## 7A.3A Reaction Concentration

$aR \to bP, Rate = -\frac{1}{a} \frac{d[R]}{dt} = \frac{1}{b}\frac{d[P]}{dt}$

J Medina 2I
Posts: 102
Joined: Wed Sep 25, 2019 12:17 am

### 7A.3A Reaction Concentration

I'm confused on the following question and was wondering if someone could provide a mental walkthrough of how they got the answer. (The answer is given by the textbook: (a) Second order in NO, first order in O2 )

"When the NO concentration is doubled, the rate of the reaction 2NO (g) + O2 (g) ---> 2NO2 (g) increases by a factor of 4. When both the O2 and the NO concentrations are doubled, the rate increases by a factor of 8.What are (a) the reaction order with respect to each reactant,"

Daniel Honeychurch1C
Posts: 109
Joined: Thu Jul 11, 2019 12:15 am

### Re: 7A.3A Reaction Concentration

When NO is doubled, the reaction rate increases by a factor of 4: the reaction order with respect to NO must be 2nd order (2^2 = 4)
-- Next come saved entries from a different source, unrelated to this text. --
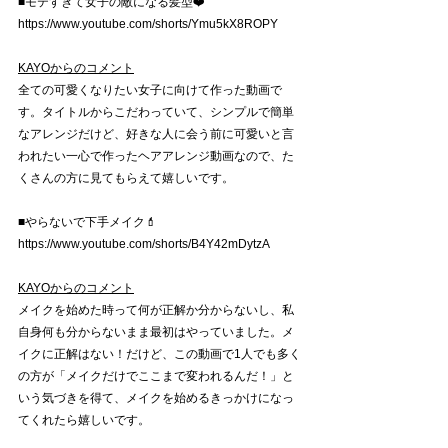
■モテすぎて女子の敵になる髪型❤️
https://www.youtube.com/shorts/Ymu5kX8ROPY
KAYOからのコメント
全ての可愛くなりたい女子に向けて作った動画で
す。タイトルからこだわっていて、シンプルで簡単
なアレンジだけど、好きな人に会う前に可愛いと言
われたい一心で作ったヘアアレンジ動画なので、た
くさんの方に見てもらえて嬉しいです。
■やらないで下手メイク💄
https://www.youtube.com/shorts/B4Y42mDytzA
KAYOからのコメント
メイクを始めた時って何が正解か分からないし、私
自身何も分からないまま最初はやっていました。メ
イクに正解はない！だけど、この動画で1人でも多く
の方が「メイクだけでここまで変われるんだ！」と
いう気づきを得て、メイクを始めるきっかけになっ
てくれたら嬉しいです。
When both NO and O2 are doubled the reaction rate increases by a factor of 8: we already know that NO is 2nd order, so its doubling alone results in the reaction order increasing by a factor of 4. Therefore, O2 must be first order, so that its doubling alone results in the reaction rate doubling. (Overall: 2^2 * 2^1 = 4 * 2 = 8)

Leonardo Le Merle 1D
Posts: 56
Joined: Wed Feb 27, 2019 12:16 am

### Re: 7A.3A Reaction Concentration

It helps me to isolate the reactant's effects on rate in an algebraic format.
2A = 4
2A*2B=8
Where A and B are the reactant's orders.
Therefore A must equal 2 and B must equal 1.

Tanmay Singhal 1H
Posts: 143
Joined: Sat Jul 20, 2019 12:16 am

### Re: 7A.3A Reaction Concentration

you have to find the order equation and mentally do the math